═══ EXTRAIT FOURNI ═══

Les applications cliniques potentielles des marqueurs biochimiques sont l'évaluation du remodelage osseux et perte de substance osseuse pendant la ménopause, le remodelage osseux et risque de fracture et le contrôle du traitement. Il est généralement admis de nos jours que l'accélération de la perte de masse osseuse qui accompagne la ménopause est dû à une augmentation du remodelage osseux. Il existe néanmoins aussi des études qui ont montré, à l'aide de marqueurs spécifiques de l'os, que l'augmentation du remodelage osseux est aussi responsable pour la phase de perte de masse osseuse, un peu plus lente, observée chez les patientes âgées.
Pour l'heure, il existe encore peu d'études qui ont examiné la relation entre le remaniement osseux et le risque de fracture ostéoporotique. Néanmoins il y a des indices suggérant que l'élévation de la résorption osseuse est un facteur déterminant, responsable de la diminution de la masse osseuse chez les patients qui présentent une fracture du col du fémur. Le suivi sous traitement constitue l'une des principales applications cliniques des marqueurs biochimiques.

Lorsque l'on utilise et, surtout, lorsque l'on interprète les résultats obtenus avec ces marqueurs biochimiques, il convient de tenir compte des diverses sources de variabilité qui peuvent affecter ces marqueurs. D'une part, les résultats sont influencés par la précision analytique très variable des divers tests dont on dispose; d'autre part, le résultat est également affecté par des conditions préanalytiques telles que variations journalières et saisonnières, variations au jour le jour. Un autre facteur important qui peut fortement influencer les résultats des marqueurs biochimiques est la stabilité de ces marqueurs après la prise de sang ou la collecte d'urine. Généralement, la phosphatase alcaline, les peptides du procollagène de type 1, les pyridinolines et les télopeptides sont stables après le prélèvement et ne nécessitent pas de mesures de précaution spéciales pour le traitement de l'échantillon et l'expédition. En revanche, l'activité de l'ostéocalcine dans le sérum peut baisser rapidement après le prélèvement si l'échantillon est laissé à température ambiante et cette baisse dépend de la méthode utilisée pour la détermination.

═══ ENREGISTREMENTS FOURNIS ═══

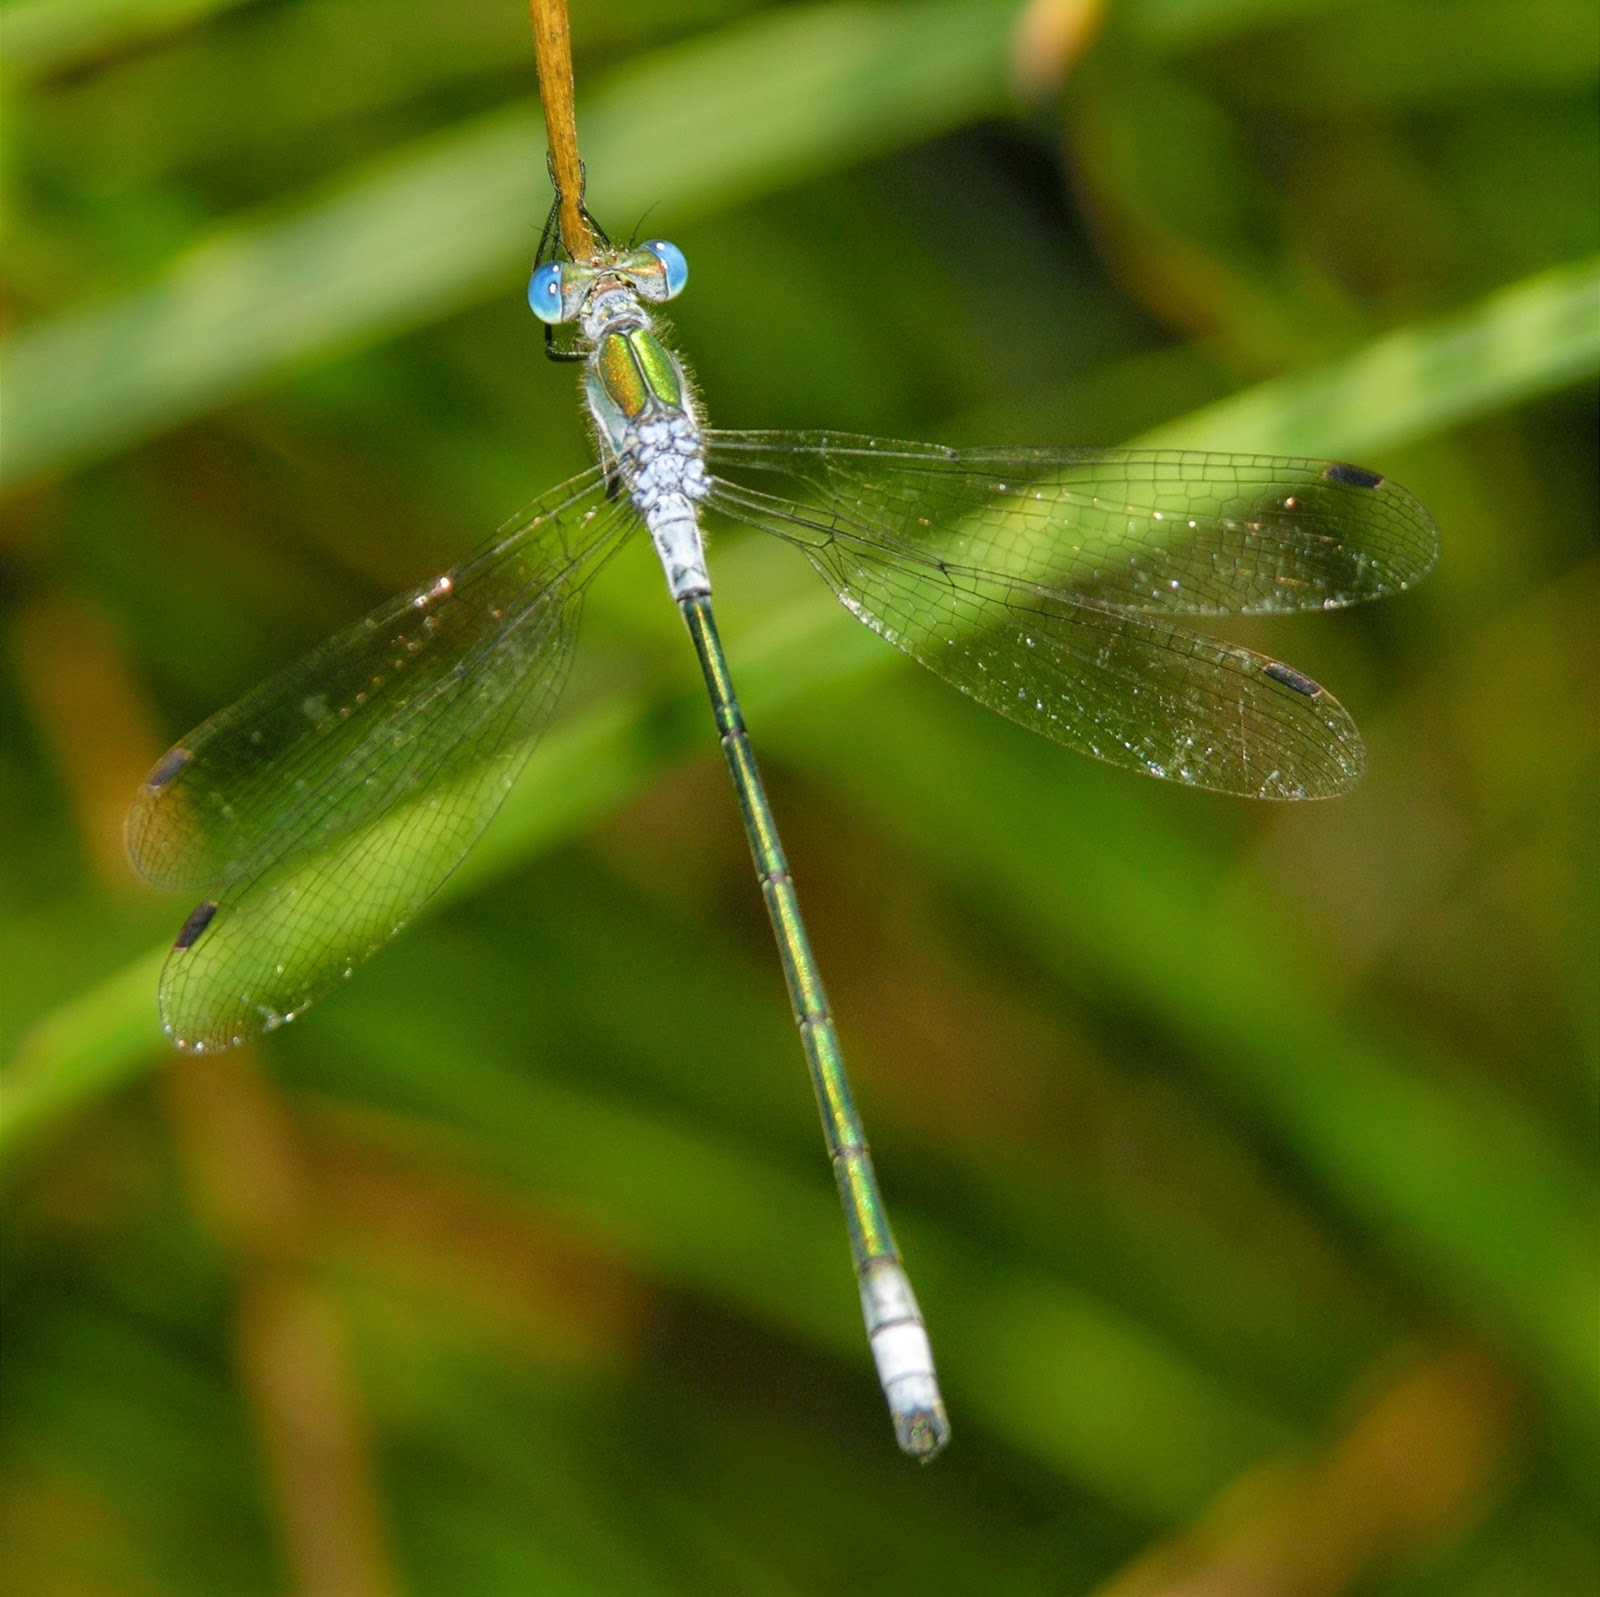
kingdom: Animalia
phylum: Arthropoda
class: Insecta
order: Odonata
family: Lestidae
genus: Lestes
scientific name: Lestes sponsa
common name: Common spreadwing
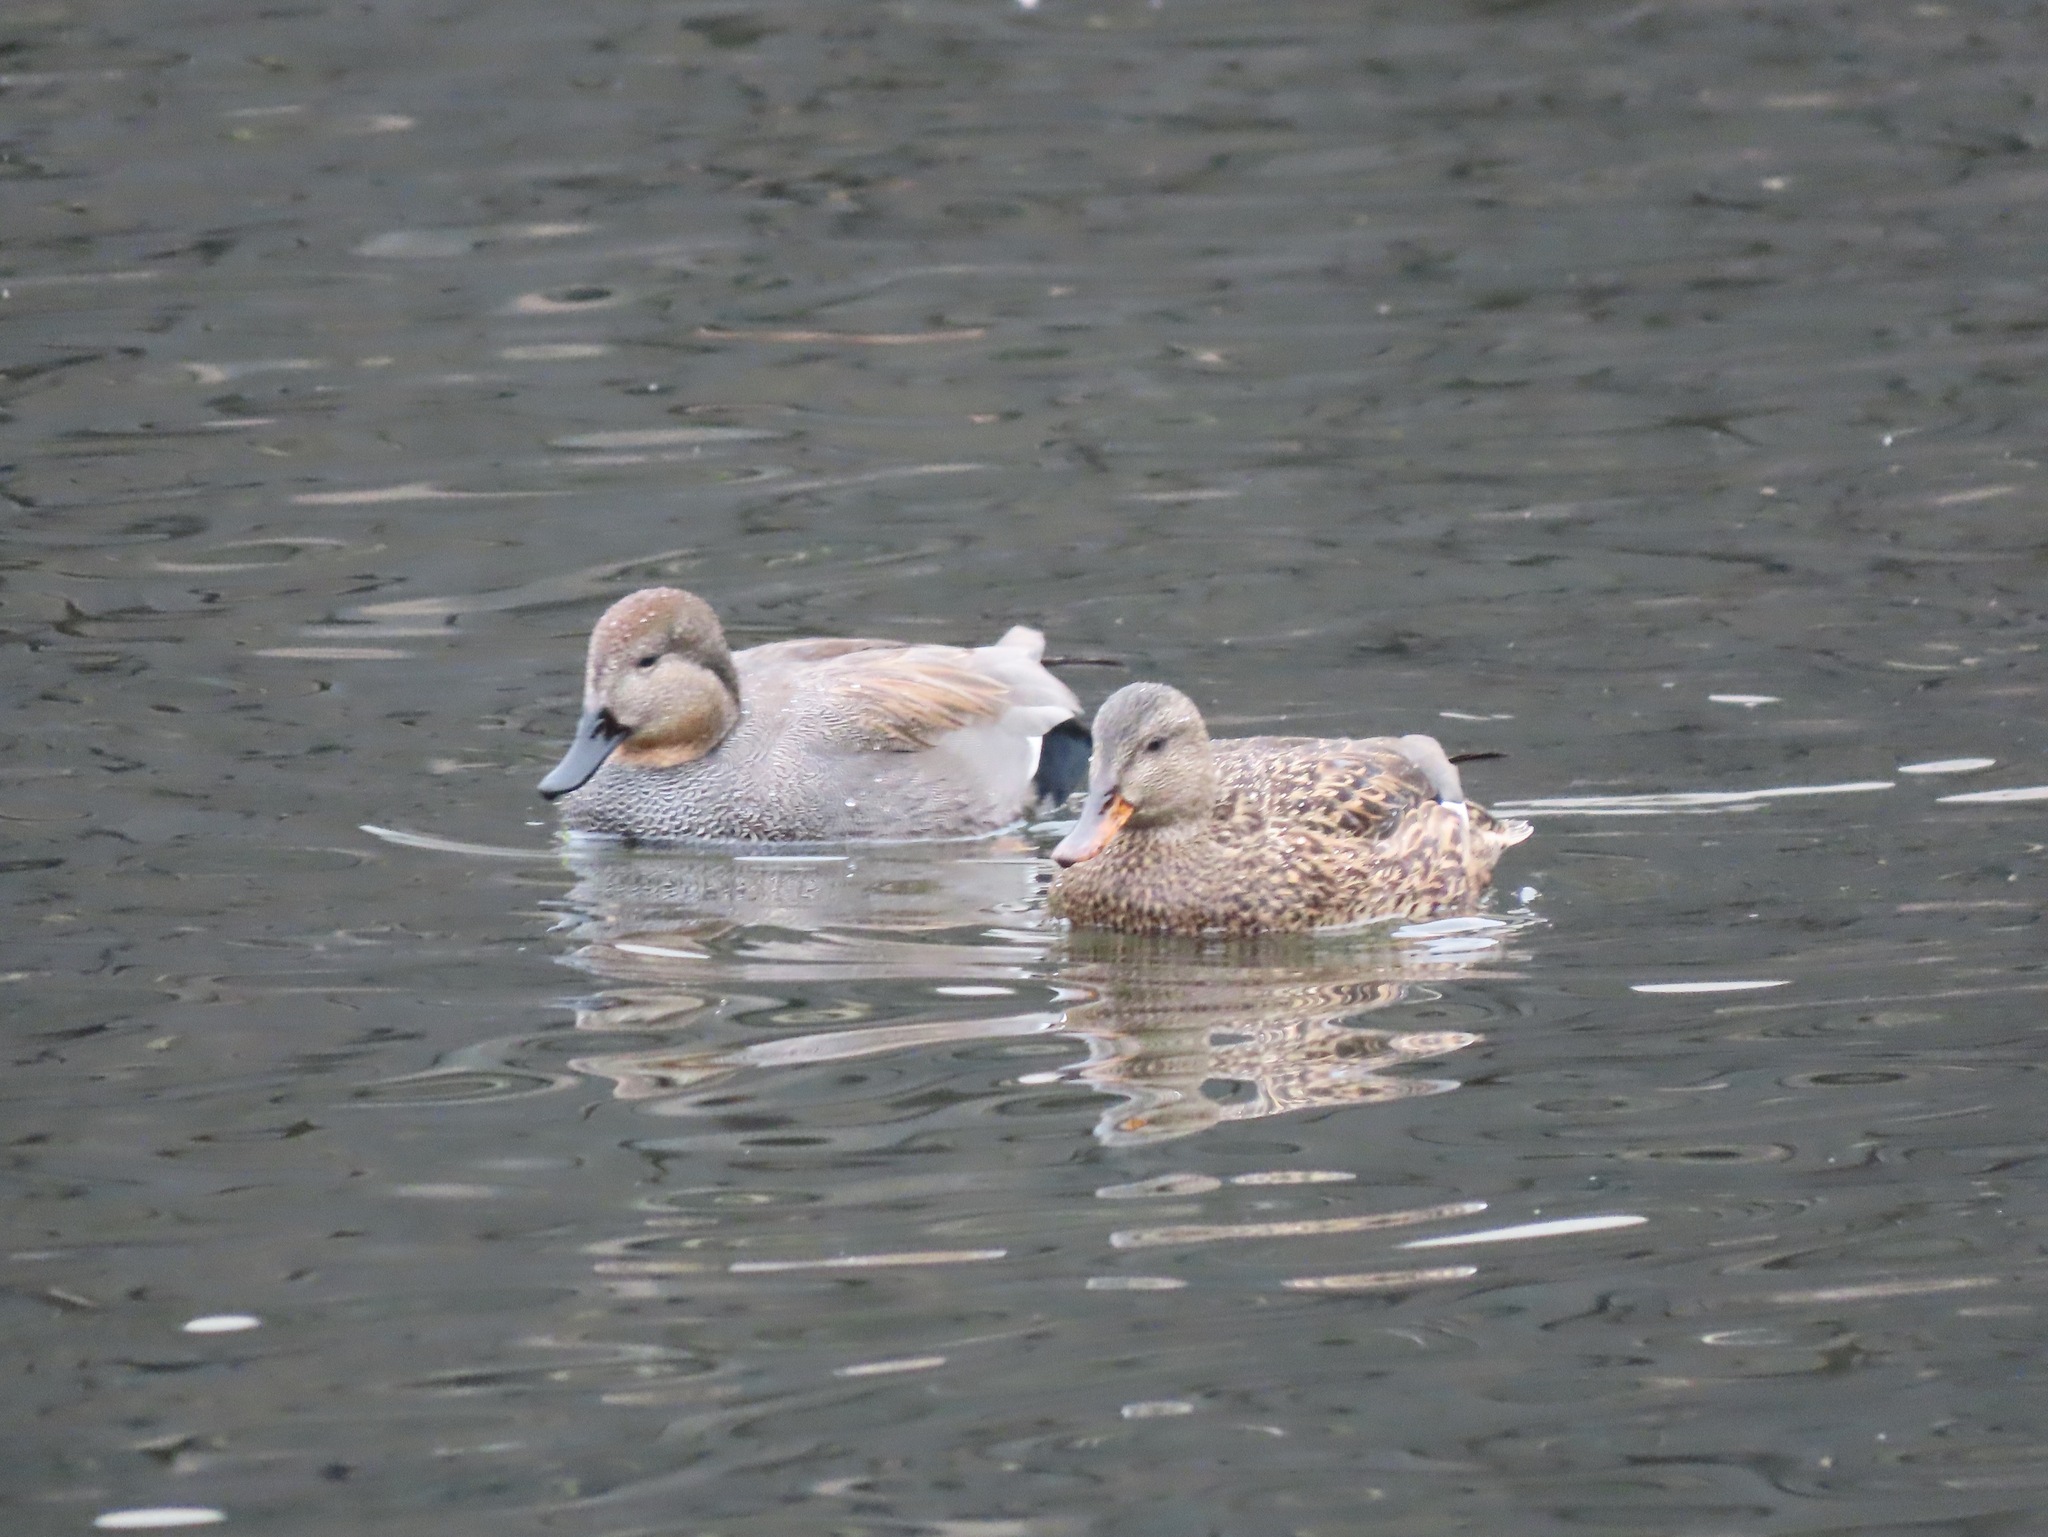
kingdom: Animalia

═══

TÂCHE ASSIGNÉE 1
Répondez brièvement à partir de l'extrait sur les marqueurs biochimiques osseux :
(a) À quoi attribue-t-on généralement l'accélération de la perte de masse osseuse qui accompagne la ménopause ?
(b) Quelle application est citée comme l'une des principales applications cliniques des marqueurs biochimiques ?
(c) Dans quelle condition l'activité de l'ostéocalcine dans le sérum peut-elle baisser rapidement après le prélèvement ?
TÂCHE ASSIGNÉE 2
Substituez « turnover osseux » à « remodelage osseux » en recopiant l'extrait sur les marqueurs biochimiques osseux depuis « Les applications cliniques potentielles » jusqu'à « les patientes âgées. » inclus.
TÂCHE ASSIGNÉE 3
Reprenez l'extrait sur les marqueurs biochimiques osseux et poursuivez-le à partir de sa dernière phrase.
Ces enregistrements n'ont aucun rapport avec l'extrait sur les marqueurs biochimiques osseux.

RÉPONSE 1
(a) À une augmentation du remodelage osseux.
(b) Le suivi sous traitement.
(c) Si l'échantillon est laissé à température ambiante.

RÉPONSE 2
Les applications cliniques potentielles des marqueurs biochimiques sont l'évaluation du turnover osseux et perte de substance osseuse pendant la ménopause, le turnover osseux et risque de fracture et le contrôle du traitement. Il est généralement admis de nos jours que l'accélération de la perte de masse osseuse qui accompagne la ménopause est dû à une augmentation du turnover osseux. Il existe néanmoins aussi des études qui ont montré, à l'aide de marqueurs spécifiques de l'os, que l'augmentation du turnover osseux est aussi responsable pour la phase de perte de masse osseuse, un peu plus lente, observée chez les patientes âgées.

RÉPONSE 3
Pour le choix des marqueurs biochimiques dans le diagnostic et le contrôle thérapeutique de l'ostéoporose, il est important de prendre en considération les publications qui ont été faites, sa propre expérience avec ces marqueurs et les sources de variation des marqueurs (variabilité analytique et préanalytique).
Dans l'emploi des marqueurs biochimiques, il faut aussi prendre en considération l'ampleur des variations des marqueurs chez les femmes préménopausées; plus les variations sont petites, plus la discrimination chez les femmes postménopausées sera bonne pour déterminer si le taux de résorption osseuse est élevé ou non.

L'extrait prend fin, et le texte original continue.